The researchers said the ‘virus hunters’ of the affected primates’ bodies were given a much better targeting system by the new vaccine candidate – along with better weapons to locate and destroy their elusive enemy.
“Through this method we were able to teach the monkey’s body to better ‘prepare its defenses’ to combat the disease,” Picker said. “Our vaccine mobilized a T-cell response that was able to overtake the SIV invaders in 50 percent of the cases treated.”
“Moreover, in those cases with a positive response, our testing suggests SIV was banished from the host,” he added. “We are hopeful that pairing our modified CMV vector with HIV will lead to a similar result in humans.”
The vaccine researchers said they are now investigating the potential reasons why only a fraction of the animals treated had a positive reaction to the vaccine.
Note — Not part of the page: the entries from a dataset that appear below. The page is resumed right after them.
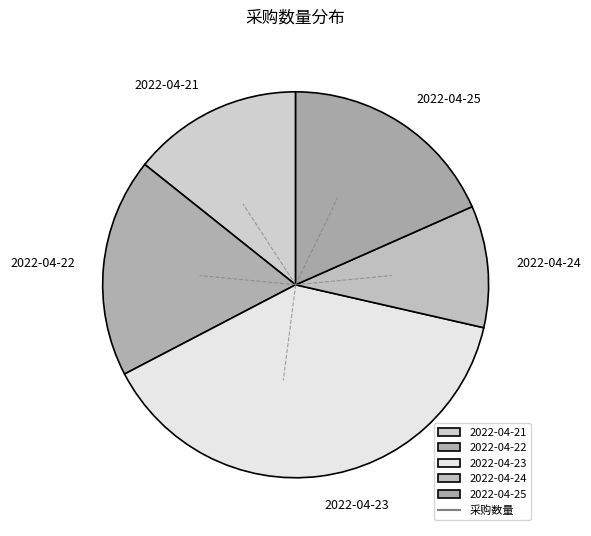

Count the number of slices in the pie.

5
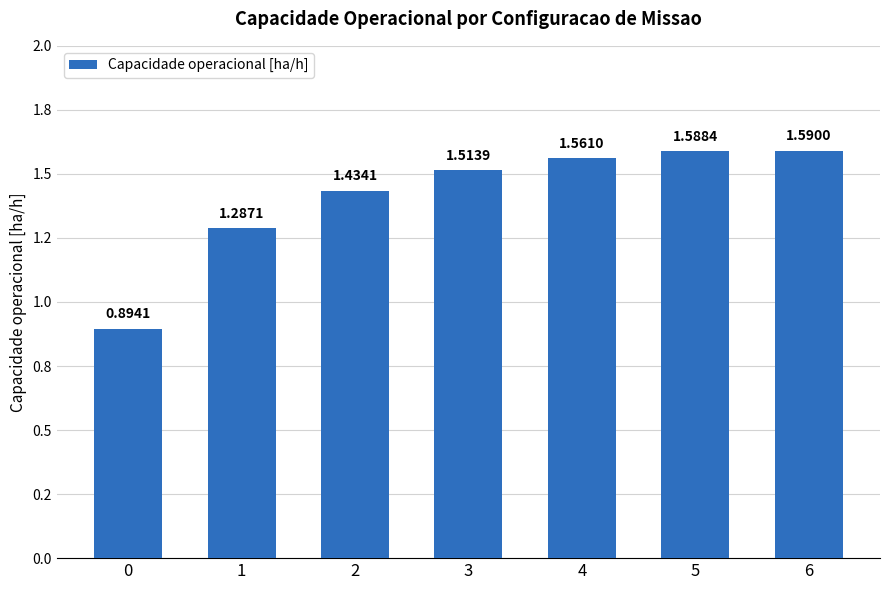

Which has a higher value, 0 or 6?

6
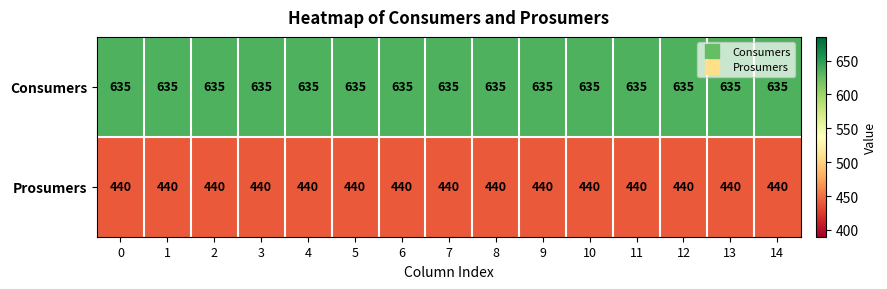

True or false: Prosumers has a value of 440 at 2.

True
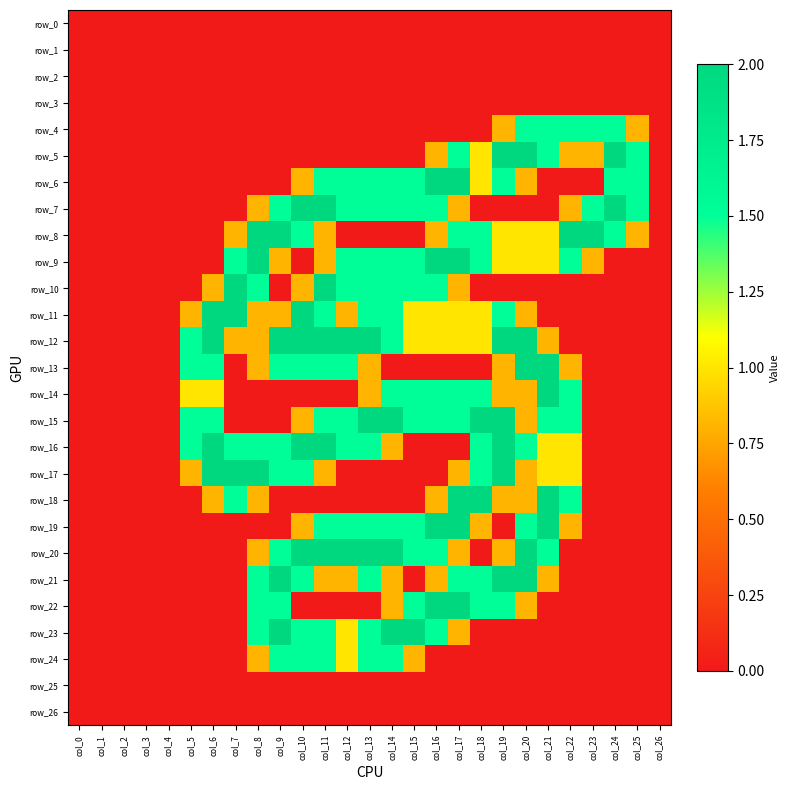

How many values in the row_24 series exceed 0?

8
They added that the effectiveness of the vaccine candidate could potentially be boosted.
Speaking in front of the 246th gathering of the American Chemical Society in Indianapolis, Stanford chemist Paul Wender said AIDS might be curable in two years thanks to prostratin, a drug candidate made from the bark of a Samoan tree.
Wender said preliminary tests are currently being done on animals, but blood from AIDS patients who have been on immunosuppressive therapy is also being tested and the results appear positive.